■ **Your task**
Search for the word "START" in the entries. Each line that holds it should be copied.

■ **Listed records**
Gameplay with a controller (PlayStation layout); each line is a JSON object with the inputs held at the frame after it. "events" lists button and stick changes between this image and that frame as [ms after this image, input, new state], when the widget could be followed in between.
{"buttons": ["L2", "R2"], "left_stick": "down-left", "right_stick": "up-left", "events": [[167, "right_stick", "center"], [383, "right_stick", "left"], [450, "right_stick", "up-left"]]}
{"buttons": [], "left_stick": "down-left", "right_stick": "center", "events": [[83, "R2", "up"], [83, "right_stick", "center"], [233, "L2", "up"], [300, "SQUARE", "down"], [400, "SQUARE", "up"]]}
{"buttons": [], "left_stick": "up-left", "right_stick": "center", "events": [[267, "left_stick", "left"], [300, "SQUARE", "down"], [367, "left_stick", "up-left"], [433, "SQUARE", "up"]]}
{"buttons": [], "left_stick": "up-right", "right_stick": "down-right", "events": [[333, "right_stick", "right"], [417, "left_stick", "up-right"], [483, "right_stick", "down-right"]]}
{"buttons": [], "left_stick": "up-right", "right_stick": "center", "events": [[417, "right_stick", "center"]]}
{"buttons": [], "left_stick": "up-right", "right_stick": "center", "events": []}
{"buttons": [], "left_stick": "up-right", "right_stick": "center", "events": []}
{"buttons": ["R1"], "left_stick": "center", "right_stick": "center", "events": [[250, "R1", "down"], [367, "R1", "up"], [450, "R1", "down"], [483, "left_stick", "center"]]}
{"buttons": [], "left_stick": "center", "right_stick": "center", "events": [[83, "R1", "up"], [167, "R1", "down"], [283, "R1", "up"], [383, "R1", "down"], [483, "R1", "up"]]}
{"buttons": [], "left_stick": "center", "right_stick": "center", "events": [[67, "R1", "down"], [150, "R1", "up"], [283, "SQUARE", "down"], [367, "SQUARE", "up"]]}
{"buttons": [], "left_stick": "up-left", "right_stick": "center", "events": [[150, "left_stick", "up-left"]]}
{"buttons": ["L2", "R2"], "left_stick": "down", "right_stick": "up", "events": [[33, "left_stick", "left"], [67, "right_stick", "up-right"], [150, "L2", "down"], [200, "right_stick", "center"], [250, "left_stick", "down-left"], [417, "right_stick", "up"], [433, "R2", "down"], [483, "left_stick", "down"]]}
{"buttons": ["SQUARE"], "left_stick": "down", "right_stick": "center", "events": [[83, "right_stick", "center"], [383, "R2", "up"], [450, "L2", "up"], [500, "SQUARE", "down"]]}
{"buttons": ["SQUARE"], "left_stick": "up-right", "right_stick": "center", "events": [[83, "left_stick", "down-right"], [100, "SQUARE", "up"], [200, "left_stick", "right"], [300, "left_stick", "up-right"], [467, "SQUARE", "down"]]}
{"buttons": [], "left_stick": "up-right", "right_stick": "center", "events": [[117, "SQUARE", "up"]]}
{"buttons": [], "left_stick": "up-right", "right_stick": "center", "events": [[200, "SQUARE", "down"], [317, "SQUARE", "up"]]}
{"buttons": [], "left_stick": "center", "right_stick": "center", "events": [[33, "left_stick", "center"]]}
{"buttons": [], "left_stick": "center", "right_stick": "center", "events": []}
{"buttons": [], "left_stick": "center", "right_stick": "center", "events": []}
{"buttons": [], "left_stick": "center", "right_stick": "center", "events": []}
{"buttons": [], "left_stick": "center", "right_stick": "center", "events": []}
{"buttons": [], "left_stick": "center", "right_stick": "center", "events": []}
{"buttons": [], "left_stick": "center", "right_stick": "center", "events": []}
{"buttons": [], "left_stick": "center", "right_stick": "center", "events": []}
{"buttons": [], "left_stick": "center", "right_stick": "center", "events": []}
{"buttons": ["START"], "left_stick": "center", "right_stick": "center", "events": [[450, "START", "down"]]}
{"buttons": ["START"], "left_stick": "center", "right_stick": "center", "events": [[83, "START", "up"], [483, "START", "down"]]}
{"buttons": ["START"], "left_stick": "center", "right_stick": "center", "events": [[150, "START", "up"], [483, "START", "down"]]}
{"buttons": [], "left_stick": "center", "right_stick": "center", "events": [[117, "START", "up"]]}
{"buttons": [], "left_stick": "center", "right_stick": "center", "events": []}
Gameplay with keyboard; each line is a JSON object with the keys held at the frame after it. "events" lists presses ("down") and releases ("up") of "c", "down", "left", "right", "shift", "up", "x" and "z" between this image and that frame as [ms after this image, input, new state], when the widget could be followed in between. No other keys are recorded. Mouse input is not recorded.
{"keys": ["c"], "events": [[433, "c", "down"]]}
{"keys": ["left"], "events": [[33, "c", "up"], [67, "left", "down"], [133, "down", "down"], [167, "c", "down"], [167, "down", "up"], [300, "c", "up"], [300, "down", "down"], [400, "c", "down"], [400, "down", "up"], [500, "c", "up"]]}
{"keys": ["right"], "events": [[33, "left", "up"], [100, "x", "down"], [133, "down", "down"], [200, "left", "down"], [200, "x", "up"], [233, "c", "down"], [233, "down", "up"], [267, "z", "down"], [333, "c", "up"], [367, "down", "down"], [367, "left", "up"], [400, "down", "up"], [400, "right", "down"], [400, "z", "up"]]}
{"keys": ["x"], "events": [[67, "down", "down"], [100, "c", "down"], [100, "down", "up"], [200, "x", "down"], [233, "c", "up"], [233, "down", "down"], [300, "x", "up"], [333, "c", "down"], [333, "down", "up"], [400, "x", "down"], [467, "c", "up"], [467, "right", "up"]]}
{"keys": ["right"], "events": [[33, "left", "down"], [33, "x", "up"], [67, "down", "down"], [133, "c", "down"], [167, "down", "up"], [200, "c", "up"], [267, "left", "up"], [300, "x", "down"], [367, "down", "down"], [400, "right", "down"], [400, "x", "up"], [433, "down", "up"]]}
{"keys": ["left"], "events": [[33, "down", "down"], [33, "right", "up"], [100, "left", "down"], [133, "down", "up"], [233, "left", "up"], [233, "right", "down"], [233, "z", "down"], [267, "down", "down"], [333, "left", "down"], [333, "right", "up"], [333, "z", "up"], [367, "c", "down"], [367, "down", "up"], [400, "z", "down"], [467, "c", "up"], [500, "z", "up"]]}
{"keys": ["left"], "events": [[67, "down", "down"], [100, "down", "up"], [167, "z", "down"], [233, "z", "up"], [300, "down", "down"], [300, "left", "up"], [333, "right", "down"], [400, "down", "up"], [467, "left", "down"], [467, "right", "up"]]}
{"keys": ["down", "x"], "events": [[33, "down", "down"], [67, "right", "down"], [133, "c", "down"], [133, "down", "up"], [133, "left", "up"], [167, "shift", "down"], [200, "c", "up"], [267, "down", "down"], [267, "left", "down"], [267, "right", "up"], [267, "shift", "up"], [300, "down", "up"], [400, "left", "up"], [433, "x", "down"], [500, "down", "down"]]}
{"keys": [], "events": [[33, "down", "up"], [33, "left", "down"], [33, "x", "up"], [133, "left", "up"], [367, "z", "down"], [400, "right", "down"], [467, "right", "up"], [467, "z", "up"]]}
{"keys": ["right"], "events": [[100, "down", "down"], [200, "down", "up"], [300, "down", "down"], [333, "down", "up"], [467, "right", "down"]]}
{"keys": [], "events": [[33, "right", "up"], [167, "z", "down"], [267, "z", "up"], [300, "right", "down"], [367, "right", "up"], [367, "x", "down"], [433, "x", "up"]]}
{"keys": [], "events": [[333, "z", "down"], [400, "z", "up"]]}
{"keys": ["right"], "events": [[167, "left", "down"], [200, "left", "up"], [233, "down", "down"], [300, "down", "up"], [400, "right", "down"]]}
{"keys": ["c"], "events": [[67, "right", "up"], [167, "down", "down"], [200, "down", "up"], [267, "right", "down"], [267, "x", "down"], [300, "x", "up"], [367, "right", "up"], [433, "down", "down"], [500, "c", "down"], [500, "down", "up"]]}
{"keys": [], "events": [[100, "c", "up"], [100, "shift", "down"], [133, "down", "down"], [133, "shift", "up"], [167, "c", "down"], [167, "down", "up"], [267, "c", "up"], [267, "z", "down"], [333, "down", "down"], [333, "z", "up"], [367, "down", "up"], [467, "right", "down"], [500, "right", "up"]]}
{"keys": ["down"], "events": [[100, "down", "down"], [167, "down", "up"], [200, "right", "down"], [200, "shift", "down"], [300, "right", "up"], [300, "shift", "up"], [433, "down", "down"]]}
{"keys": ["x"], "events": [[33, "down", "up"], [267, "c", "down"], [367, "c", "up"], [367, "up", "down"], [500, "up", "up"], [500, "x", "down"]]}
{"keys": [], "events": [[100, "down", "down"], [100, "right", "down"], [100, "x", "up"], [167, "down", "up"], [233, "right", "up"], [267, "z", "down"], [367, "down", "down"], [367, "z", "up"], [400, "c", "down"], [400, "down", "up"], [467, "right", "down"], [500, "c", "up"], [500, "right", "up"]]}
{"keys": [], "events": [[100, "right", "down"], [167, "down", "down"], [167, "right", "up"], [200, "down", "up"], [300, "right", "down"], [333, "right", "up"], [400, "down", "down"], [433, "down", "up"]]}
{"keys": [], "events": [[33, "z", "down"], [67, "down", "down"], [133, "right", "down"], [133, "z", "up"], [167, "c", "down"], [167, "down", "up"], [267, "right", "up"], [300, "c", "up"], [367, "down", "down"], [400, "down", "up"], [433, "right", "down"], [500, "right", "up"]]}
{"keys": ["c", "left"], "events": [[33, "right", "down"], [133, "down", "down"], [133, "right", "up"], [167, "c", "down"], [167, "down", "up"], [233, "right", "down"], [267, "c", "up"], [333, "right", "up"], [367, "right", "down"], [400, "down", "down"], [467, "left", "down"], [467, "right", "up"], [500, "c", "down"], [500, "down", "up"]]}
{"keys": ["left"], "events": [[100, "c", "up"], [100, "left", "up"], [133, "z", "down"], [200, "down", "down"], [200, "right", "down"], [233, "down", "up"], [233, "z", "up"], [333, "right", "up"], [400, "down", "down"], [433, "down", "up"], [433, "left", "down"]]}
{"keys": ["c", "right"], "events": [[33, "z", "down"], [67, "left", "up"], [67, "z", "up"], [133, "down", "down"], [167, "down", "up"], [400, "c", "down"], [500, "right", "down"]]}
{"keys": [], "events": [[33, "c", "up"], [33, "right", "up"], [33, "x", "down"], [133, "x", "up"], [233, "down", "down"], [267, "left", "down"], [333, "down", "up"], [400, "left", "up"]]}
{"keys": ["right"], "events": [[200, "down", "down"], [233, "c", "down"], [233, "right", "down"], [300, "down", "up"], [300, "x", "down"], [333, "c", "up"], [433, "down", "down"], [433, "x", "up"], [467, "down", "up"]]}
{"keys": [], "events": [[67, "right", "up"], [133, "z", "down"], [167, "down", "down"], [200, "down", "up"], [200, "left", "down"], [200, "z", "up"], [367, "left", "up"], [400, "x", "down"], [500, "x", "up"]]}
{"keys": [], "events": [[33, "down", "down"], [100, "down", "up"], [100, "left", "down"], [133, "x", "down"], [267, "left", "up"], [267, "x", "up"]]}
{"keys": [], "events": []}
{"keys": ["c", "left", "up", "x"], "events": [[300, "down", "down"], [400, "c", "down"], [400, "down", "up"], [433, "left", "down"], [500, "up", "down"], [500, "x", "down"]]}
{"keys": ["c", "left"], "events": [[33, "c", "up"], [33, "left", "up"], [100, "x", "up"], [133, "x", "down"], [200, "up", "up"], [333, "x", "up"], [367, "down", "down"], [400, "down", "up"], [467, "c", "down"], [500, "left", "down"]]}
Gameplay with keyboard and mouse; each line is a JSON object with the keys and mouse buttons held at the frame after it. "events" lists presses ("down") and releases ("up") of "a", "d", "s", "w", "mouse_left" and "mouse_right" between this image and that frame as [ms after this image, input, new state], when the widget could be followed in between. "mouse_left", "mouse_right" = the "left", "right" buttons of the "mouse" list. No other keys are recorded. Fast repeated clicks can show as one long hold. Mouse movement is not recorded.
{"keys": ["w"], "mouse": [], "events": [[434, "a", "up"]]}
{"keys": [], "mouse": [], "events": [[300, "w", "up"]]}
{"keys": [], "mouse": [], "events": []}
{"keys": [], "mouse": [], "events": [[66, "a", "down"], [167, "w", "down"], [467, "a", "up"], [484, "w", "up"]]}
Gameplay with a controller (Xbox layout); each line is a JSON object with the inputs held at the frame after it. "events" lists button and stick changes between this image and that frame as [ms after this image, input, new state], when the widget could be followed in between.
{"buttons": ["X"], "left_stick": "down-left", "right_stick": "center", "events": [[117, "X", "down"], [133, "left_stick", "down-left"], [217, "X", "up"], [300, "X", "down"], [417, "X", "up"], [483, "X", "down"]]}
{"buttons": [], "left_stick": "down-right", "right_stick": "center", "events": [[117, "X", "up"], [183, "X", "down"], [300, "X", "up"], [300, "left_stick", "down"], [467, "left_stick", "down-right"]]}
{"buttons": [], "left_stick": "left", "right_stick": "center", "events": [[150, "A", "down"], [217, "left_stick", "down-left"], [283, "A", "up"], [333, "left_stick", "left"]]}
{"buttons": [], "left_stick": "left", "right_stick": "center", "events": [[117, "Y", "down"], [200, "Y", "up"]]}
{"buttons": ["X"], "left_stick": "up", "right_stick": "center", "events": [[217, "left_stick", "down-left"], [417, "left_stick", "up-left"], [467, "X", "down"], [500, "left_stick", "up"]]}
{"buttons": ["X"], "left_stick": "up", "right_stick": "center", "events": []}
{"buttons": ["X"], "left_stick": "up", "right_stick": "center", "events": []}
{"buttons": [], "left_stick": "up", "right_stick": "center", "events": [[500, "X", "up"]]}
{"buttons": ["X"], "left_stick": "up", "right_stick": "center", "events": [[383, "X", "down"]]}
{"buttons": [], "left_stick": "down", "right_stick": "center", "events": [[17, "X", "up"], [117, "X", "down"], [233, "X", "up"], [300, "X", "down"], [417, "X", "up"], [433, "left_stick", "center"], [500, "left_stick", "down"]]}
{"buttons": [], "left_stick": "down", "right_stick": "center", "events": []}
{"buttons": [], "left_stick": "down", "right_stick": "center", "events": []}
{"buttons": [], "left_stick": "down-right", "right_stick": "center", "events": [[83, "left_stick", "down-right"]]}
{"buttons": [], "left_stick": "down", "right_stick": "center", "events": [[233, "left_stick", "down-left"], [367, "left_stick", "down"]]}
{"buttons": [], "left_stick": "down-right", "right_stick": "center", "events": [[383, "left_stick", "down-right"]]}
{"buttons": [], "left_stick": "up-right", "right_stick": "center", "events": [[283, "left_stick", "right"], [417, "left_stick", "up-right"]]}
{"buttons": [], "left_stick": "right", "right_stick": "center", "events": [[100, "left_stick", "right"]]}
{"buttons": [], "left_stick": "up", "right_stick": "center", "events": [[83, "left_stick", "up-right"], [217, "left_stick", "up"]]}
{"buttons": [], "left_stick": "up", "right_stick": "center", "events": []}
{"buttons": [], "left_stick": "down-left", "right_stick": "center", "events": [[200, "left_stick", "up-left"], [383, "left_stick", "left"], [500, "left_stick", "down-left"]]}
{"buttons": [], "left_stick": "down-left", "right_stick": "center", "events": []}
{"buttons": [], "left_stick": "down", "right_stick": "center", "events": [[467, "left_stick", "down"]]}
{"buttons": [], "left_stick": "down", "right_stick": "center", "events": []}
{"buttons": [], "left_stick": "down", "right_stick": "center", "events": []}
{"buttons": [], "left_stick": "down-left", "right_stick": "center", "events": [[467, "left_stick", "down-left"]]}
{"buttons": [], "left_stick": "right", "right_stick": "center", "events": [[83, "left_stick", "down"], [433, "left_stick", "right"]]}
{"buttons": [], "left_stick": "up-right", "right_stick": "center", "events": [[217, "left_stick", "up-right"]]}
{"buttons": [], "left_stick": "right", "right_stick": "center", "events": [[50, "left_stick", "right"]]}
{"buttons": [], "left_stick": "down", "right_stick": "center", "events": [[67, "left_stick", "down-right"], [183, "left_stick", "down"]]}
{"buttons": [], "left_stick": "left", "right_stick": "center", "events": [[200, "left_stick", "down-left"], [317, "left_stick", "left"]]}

■ **Output for this task**
{"buttons": ["START"], "left_stick": "center", "right_stick": "center", "events": [[450, "START", "down"]]}
{"buttons": ["START"], "left_stick": "center", "right_stick": "center", "events": [[83, "START", "up"], [483, "START", "down"]]}
{"buttons": ["START"], "left_stick": "center", "right_stick": "center", "events": [[150, "START", "up"], [483, "START", "down"]]}
{"buttons": [], "left_stick": "center", "right_stick": "center", "events": [[117, "START", "up"]]}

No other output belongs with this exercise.